:: TASK OBJECTIVE ::
Run through the records and show each line that includes the string "sans".

:: EXERCISE INPUTS ::
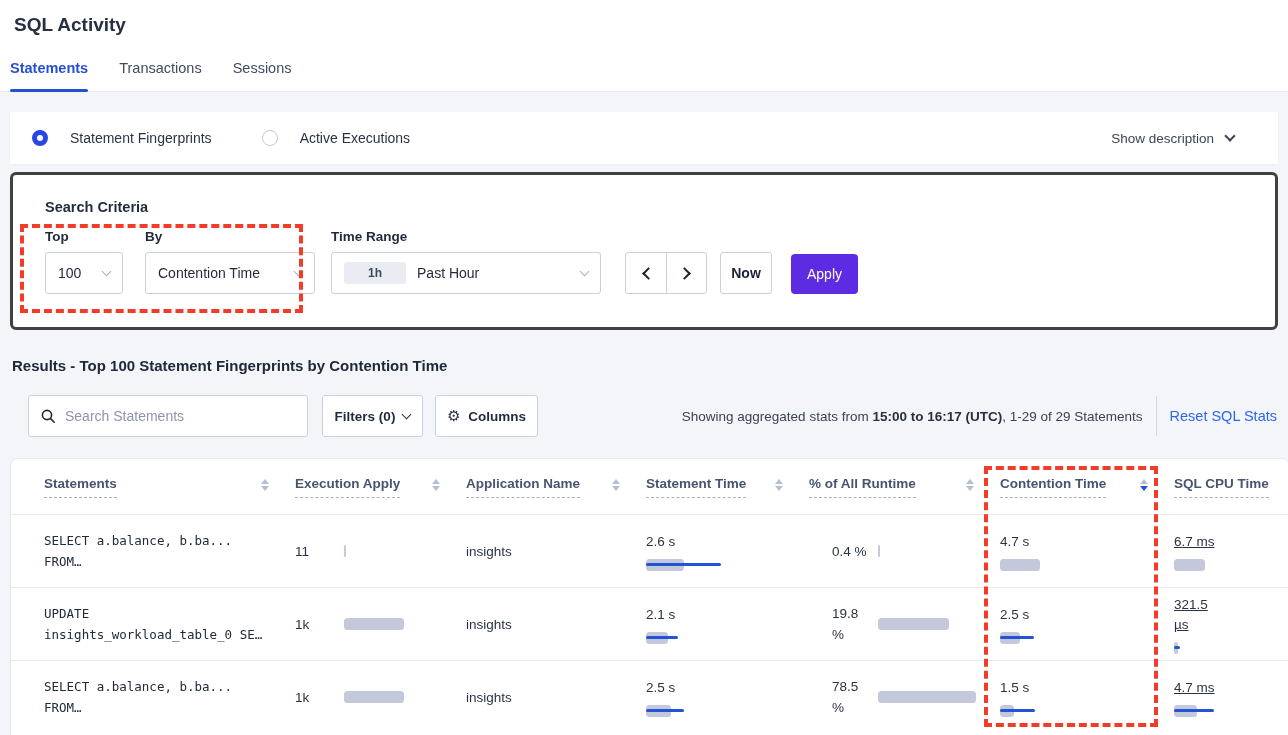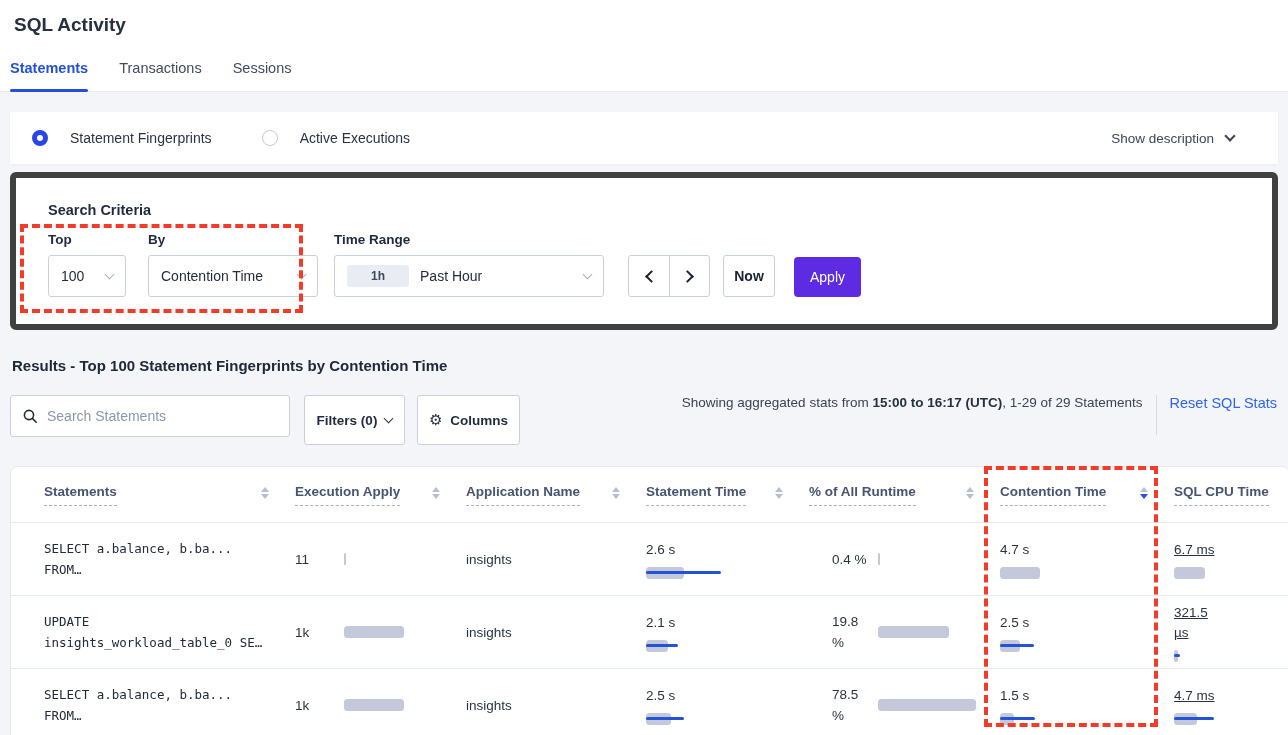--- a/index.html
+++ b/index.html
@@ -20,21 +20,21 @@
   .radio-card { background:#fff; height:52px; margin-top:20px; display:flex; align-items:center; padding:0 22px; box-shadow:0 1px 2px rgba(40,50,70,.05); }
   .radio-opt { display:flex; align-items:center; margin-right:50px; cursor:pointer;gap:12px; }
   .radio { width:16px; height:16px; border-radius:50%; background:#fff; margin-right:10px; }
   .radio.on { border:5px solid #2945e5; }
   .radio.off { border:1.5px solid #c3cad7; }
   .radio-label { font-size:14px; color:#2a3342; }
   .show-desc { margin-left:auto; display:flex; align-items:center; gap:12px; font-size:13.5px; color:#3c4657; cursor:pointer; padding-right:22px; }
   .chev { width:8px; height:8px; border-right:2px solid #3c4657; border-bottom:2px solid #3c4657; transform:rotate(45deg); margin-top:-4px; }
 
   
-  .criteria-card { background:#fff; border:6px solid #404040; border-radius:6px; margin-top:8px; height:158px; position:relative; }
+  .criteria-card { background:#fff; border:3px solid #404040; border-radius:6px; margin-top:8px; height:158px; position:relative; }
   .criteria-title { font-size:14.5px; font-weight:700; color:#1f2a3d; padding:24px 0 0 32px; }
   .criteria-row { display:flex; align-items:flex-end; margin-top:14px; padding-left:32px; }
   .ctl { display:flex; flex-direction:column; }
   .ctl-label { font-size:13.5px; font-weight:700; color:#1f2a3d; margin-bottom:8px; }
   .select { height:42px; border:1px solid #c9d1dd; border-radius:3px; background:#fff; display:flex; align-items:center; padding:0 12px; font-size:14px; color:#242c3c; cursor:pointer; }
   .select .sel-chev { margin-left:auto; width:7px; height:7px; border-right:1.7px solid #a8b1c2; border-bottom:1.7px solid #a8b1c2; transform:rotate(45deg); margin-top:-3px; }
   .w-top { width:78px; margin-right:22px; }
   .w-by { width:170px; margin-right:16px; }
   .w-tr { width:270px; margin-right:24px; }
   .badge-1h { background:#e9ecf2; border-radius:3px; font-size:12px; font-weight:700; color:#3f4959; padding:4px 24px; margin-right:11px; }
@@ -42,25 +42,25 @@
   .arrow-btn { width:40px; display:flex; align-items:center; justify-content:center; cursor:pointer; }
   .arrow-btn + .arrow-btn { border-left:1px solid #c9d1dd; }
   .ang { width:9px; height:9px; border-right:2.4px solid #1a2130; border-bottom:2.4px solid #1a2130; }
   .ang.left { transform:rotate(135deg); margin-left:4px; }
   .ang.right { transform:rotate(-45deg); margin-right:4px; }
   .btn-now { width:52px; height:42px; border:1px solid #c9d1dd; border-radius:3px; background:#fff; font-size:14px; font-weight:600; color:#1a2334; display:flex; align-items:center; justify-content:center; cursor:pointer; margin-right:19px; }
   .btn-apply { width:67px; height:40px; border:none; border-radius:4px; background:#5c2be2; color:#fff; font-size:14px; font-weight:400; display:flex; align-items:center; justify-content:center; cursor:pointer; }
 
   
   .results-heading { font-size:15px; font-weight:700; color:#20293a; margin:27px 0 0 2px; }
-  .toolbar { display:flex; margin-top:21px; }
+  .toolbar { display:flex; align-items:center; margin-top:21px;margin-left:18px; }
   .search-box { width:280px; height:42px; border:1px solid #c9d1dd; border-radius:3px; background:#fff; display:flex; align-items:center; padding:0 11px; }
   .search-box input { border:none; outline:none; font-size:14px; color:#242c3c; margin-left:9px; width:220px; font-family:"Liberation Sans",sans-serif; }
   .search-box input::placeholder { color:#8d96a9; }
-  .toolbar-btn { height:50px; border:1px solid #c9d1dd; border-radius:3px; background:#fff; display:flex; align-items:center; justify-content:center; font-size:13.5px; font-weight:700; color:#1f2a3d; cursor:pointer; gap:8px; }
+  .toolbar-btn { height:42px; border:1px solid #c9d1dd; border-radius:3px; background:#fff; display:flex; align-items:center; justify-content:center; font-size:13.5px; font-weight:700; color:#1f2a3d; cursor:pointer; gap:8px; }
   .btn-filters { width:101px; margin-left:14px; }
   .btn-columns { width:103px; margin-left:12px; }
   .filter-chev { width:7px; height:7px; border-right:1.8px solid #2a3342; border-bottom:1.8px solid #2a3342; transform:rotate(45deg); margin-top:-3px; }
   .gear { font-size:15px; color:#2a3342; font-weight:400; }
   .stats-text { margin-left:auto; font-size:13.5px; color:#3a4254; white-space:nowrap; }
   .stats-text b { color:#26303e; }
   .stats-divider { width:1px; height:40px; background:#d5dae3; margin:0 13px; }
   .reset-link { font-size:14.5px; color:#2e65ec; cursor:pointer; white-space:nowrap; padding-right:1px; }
...
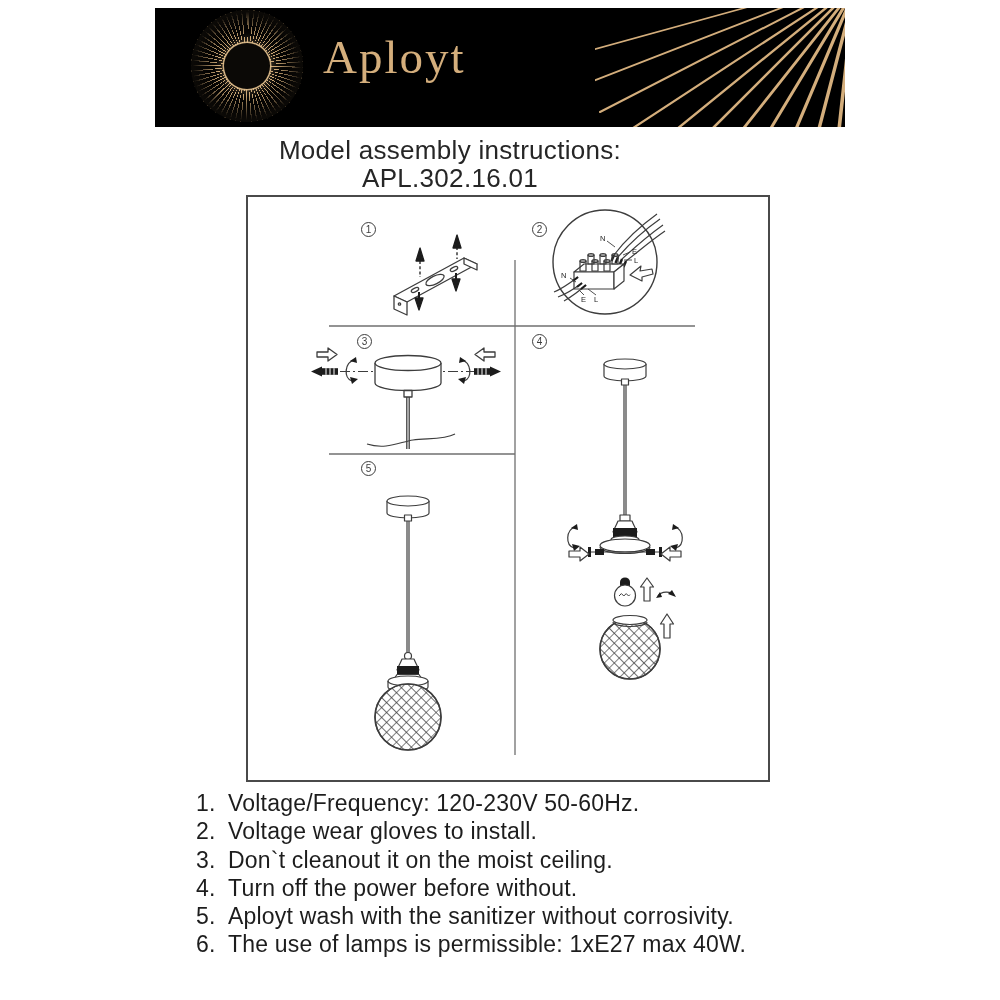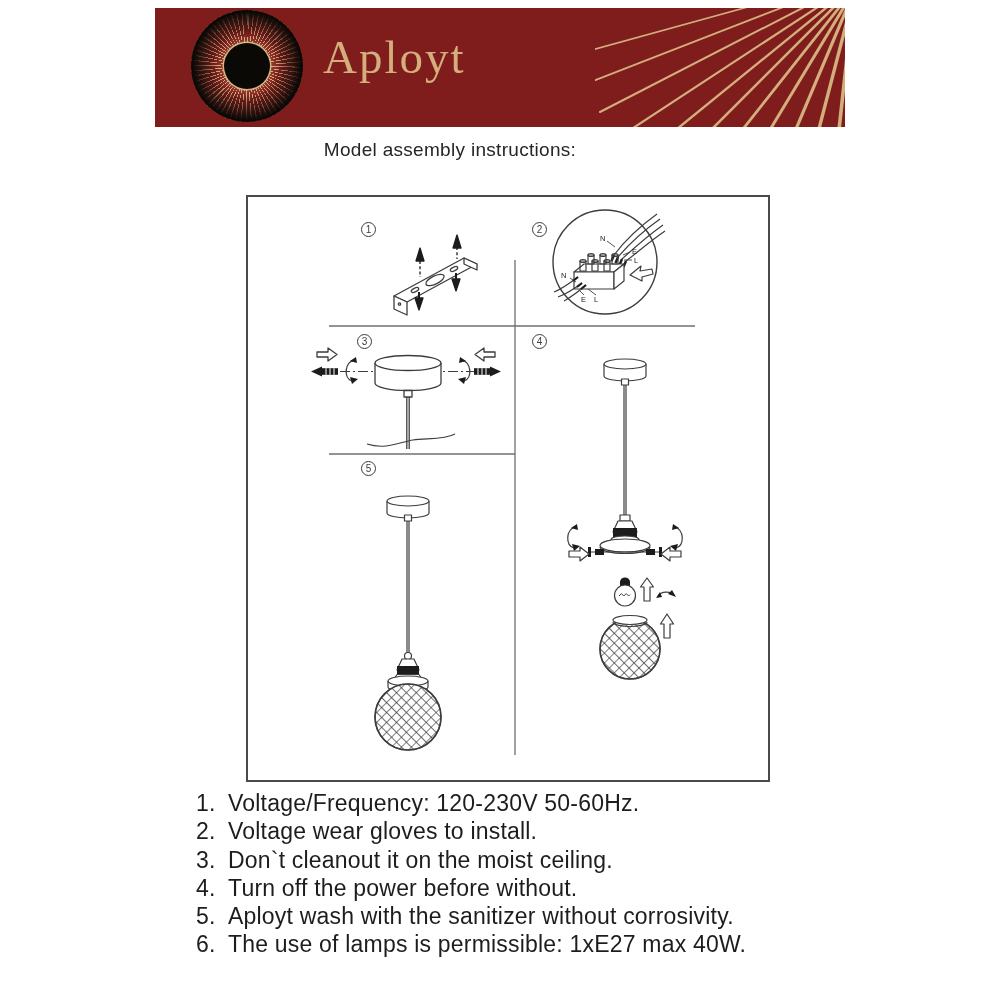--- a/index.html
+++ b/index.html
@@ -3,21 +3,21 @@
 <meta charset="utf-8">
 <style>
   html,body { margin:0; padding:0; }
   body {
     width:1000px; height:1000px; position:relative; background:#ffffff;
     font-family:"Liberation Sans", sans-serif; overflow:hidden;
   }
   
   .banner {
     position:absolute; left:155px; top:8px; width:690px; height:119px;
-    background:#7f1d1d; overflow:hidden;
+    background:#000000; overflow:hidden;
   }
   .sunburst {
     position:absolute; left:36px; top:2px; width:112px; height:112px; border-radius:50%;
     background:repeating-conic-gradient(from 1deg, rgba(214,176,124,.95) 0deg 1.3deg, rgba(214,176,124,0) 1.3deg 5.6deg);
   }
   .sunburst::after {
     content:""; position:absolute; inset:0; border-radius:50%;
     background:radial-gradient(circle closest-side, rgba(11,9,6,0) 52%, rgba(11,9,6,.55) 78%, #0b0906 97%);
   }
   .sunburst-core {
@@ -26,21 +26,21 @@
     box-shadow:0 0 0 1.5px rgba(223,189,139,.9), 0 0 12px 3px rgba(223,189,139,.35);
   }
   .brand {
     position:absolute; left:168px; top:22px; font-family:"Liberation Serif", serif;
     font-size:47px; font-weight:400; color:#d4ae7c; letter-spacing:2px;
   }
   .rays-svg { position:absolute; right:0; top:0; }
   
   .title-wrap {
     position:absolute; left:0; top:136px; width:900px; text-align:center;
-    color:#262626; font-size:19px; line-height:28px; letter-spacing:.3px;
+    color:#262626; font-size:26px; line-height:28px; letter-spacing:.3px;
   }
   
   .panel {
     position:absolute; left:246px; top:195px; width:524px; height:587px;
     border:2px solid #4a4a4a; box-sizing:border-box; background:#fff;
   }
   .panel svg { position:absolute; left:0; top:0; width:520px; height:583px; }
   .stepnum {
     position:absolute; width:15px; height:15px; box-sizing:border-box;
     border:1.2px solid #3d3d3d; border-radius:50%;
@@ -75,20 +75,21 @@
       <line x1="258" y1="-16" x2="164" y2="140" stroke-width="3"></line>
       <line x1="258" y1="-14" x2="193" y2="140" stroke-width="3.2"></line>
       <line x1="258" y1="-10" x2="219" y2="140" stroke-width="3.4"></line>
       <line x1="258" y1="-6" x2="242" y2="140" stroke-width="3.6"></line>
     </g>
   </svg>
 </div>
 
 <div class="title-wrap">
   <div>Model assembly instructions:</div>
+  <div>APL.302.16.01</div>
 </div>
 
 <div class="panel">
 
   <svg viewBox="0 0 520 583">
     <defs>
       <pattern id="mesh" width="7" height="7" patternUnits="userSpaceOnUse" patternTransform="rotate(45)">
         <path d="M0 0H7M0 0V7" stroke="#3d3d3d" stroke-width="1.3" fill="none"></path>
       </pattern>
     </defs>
...
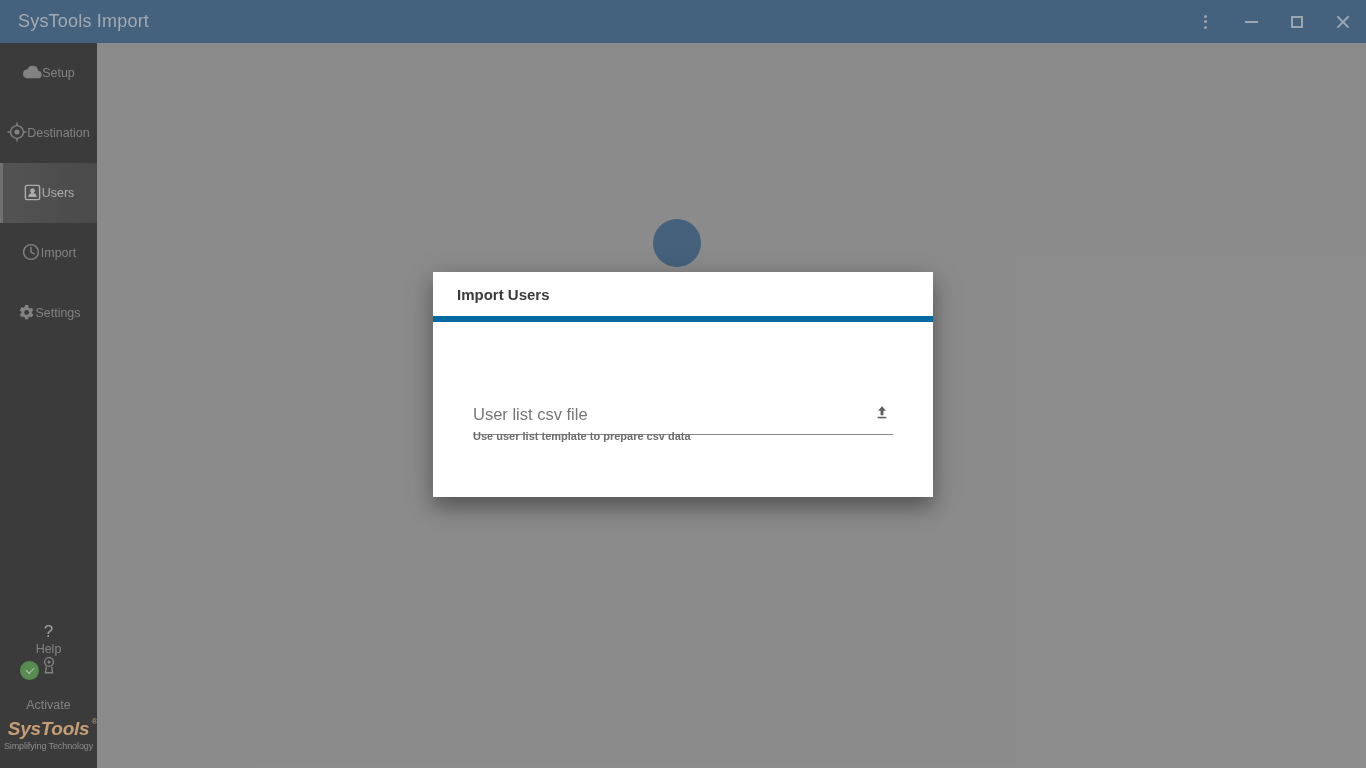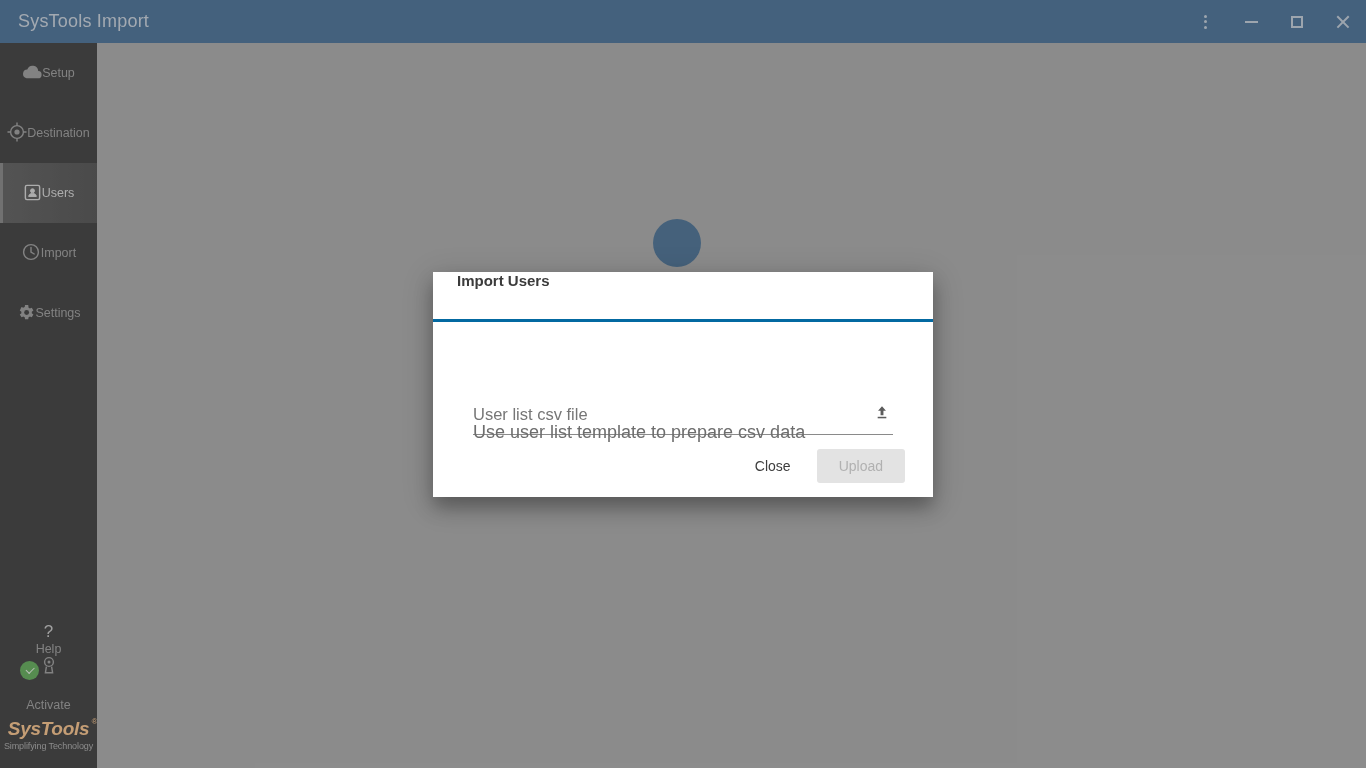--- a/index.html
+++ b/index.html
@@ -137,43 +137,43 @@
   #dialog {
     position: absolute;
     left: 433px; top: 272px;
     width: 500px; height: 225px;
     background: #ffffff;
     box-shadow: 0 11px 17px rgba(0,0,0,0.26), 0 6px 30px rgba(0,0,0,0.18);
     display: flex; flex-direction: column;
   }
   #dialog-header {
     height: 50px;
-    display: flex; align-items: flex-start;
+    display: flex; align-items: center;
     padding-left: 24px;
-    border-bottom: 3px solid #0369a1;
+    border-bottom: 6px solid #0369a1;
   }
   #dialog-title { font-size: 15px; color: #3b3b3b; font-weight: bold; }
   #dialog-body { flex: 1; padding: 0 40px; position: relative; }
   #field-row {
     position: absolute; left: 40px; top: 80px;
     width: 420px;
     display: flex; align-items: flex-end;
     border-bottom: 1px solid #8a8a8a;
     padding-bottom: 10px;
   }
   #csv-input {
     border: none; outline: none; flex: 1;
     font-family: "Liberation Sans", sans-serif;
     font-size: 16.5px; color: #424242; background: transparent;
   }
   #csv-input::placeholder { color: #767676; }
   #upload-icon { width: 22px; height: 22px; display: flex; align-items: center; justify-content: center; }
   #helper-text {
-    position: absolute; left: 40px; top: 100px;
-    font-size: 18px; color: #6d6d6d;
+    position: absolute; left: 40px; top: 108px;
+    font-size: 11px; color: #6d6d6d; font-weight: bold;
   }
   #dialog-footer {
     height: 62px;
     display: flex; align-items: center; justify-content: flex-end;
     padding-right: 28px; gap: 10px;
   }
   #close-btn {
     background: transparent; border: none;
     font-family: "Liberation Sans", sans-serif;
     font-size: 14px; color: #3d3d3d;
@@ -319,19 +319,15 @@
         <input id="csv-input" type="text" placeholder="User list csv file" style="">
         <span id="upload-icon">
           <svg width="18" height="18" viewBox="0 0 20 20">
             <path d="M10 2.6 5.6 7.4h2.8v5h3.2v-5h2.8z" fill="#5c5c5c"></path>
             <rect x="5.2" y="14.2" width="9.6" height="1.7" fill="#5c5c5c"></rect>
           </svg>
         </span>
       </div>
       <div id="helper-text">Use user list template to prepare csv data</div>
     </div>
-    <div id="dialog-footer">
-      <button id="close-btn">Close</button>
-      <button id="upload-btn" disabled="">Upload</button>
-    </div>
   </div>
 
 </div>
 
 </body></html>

:: WRITTEN SOLUTION ::
   .search-box input { border:none; outline:none; font-size:14px; color:#242c3c; margin-left:9px; width:220px; font-family:"Liberation Sans",sans-serif; }
     font-family:"Liberation Sans", sans-serif; overflow:hidden;
     font-family: "Liberation Sans", sans-serif;
     font-family: "Liberation Sans", sans-serif;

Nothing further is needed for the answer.